Cisco’s unique core of engineering, advanced services, and technical services has powered NAE to recognize over 5000 issues, and just browsing a small percentage of the event categories, it looks like the analysis is pretty thorough. For example:
It’s not that humans can’t find these kinds of errors on their own, but it can be hugely onerous. With the breath of intent that can be expressed within Cisco ACI, and the scale of modern networks, tracking down a communication problem could be a very time-consuming activity. Cisco NAE is like an virtual expert, that aggregates and reasons through the massive state and policy space on your behalf. It can identify those issues quickly by checking the network regularly for thousands of configuration or dynamic state issues.
Finding the Unknown
I know someone years ago who was a pre-sales engineer for a packet capture and analysis product. Their sales pitch was along the lines of “Give me 15 minutes to capture some traffic and I’ll tell you 10 things you didn’t know about your network.” The challenge was usually met with success.

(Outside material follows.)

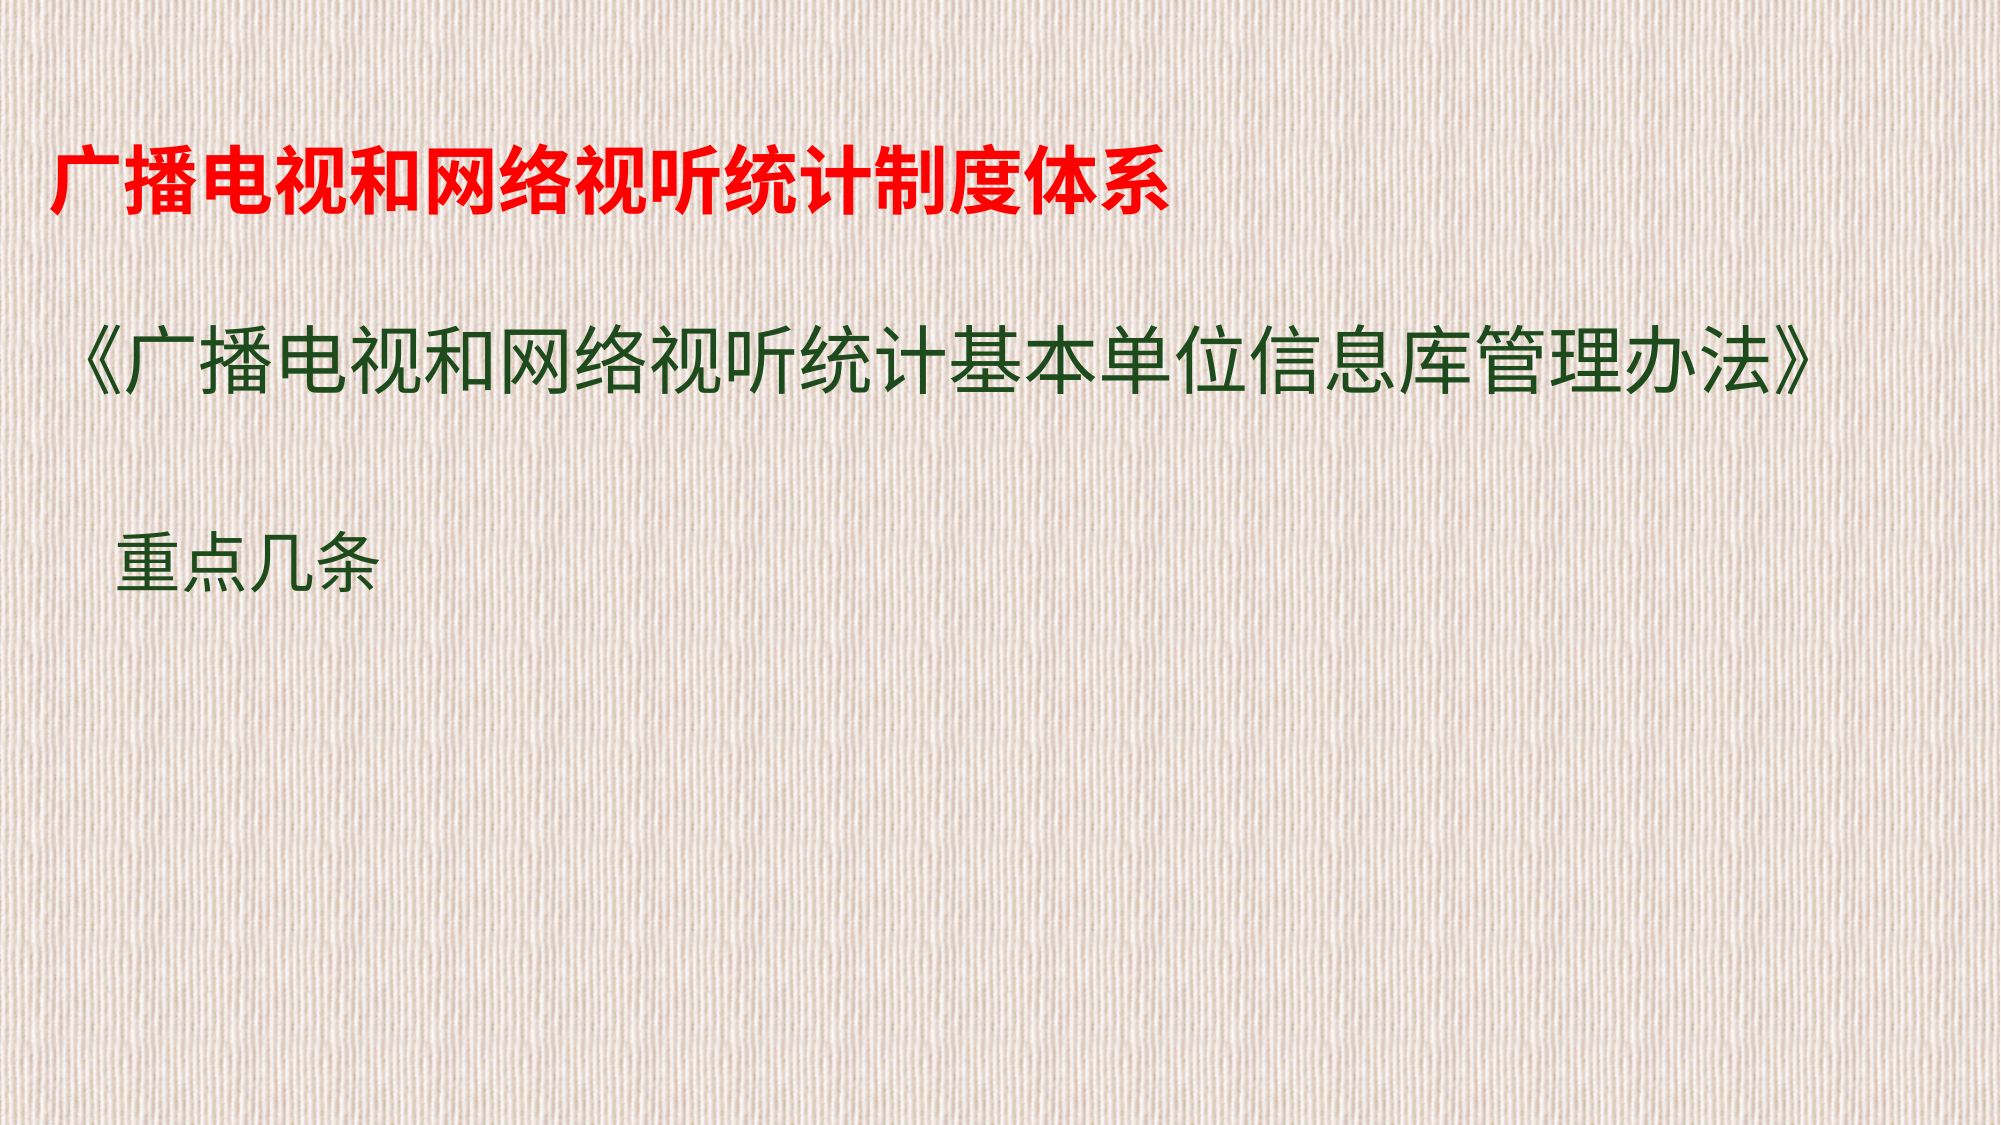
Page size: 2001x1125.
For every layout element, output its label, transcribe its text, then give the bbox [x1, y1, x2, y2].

title 广播电视和网络视听统计制度体系 《广播电视和网络视听统计基本单位信息库管理办法》 [32, 82, 1901, 365]
list 重点几条 [99, 473, 1901, 1023]
picture [0, 0, 2001, 1125]
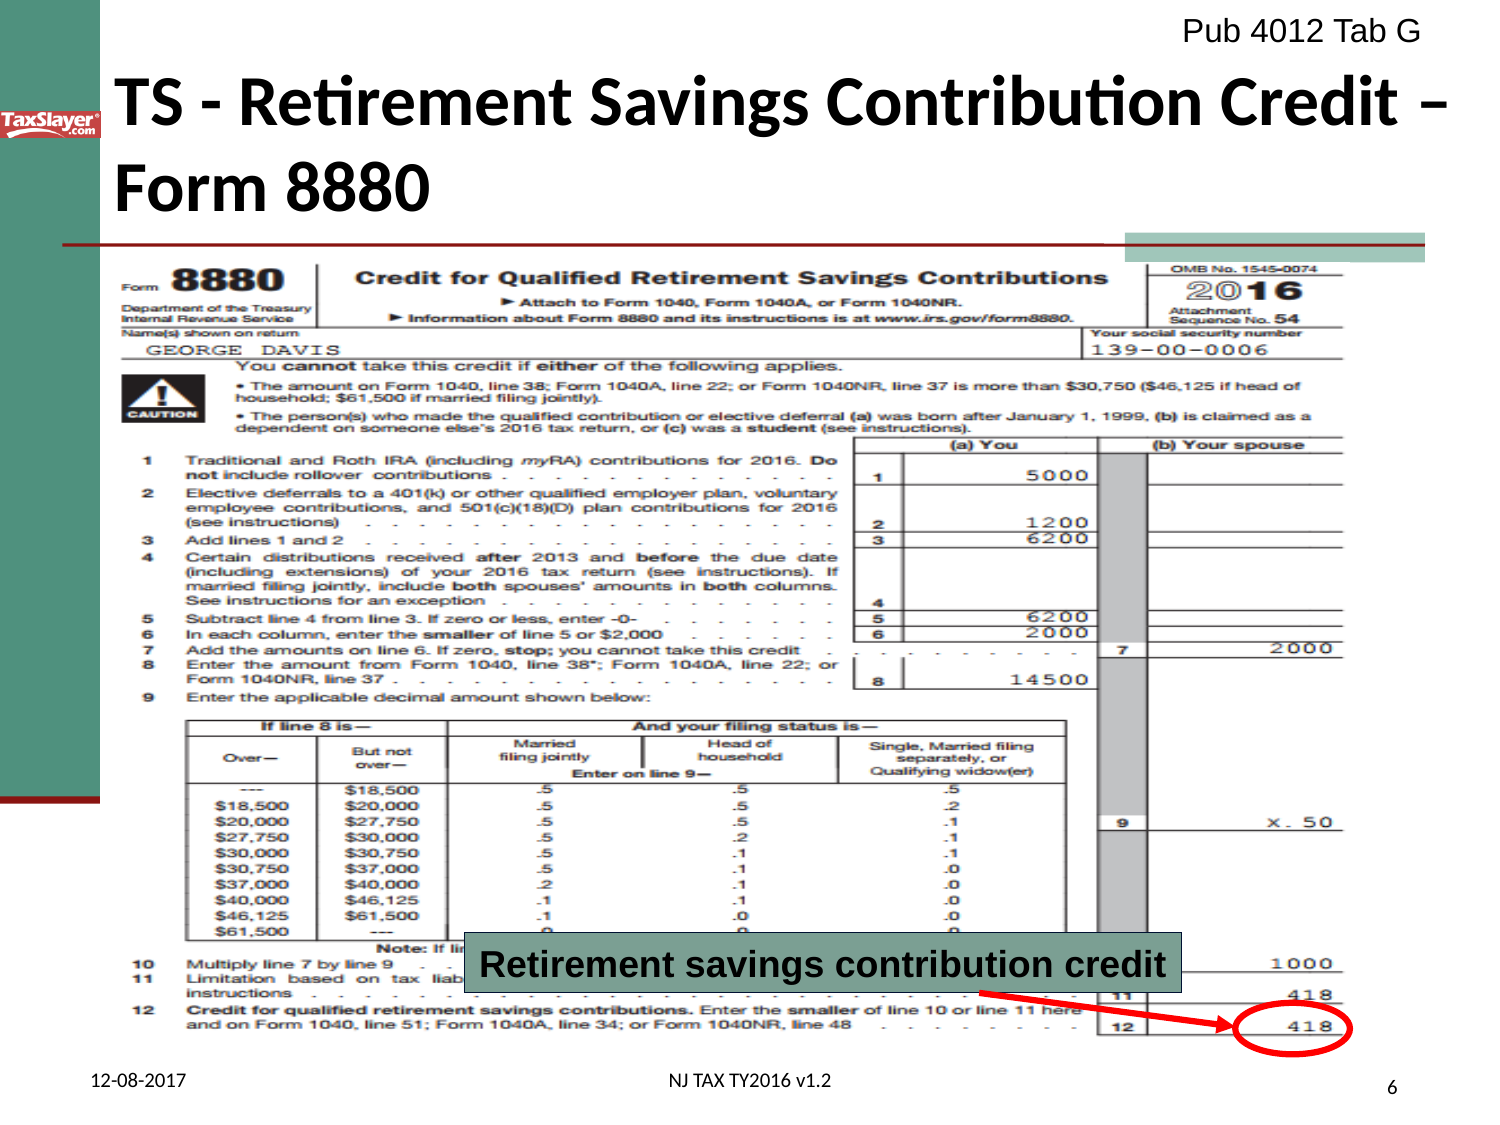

Cisco Network Assurance Engine is a product that would likely work with a similar approach: let NAE run for a few analysis cycles and I’d wager that almost every network has issues that network administrators were unaware of, yet NAE can identify.
Network configuration continues to grow more complex. At the same time, administrators move further away from the underlying configurations as multiple abstraction layers sit between them and the hardware. The need for, and utility of a tool that performs a sanity check of the network, indeed exhaustively VERIFIES it – as it has been implemented – will likely grow and become the de facto way we build and operate modern networks. Cisco’s Network Assurance Engine provides that verification today and continues working on ingesting an increasing range of networking and controller devices for analysis.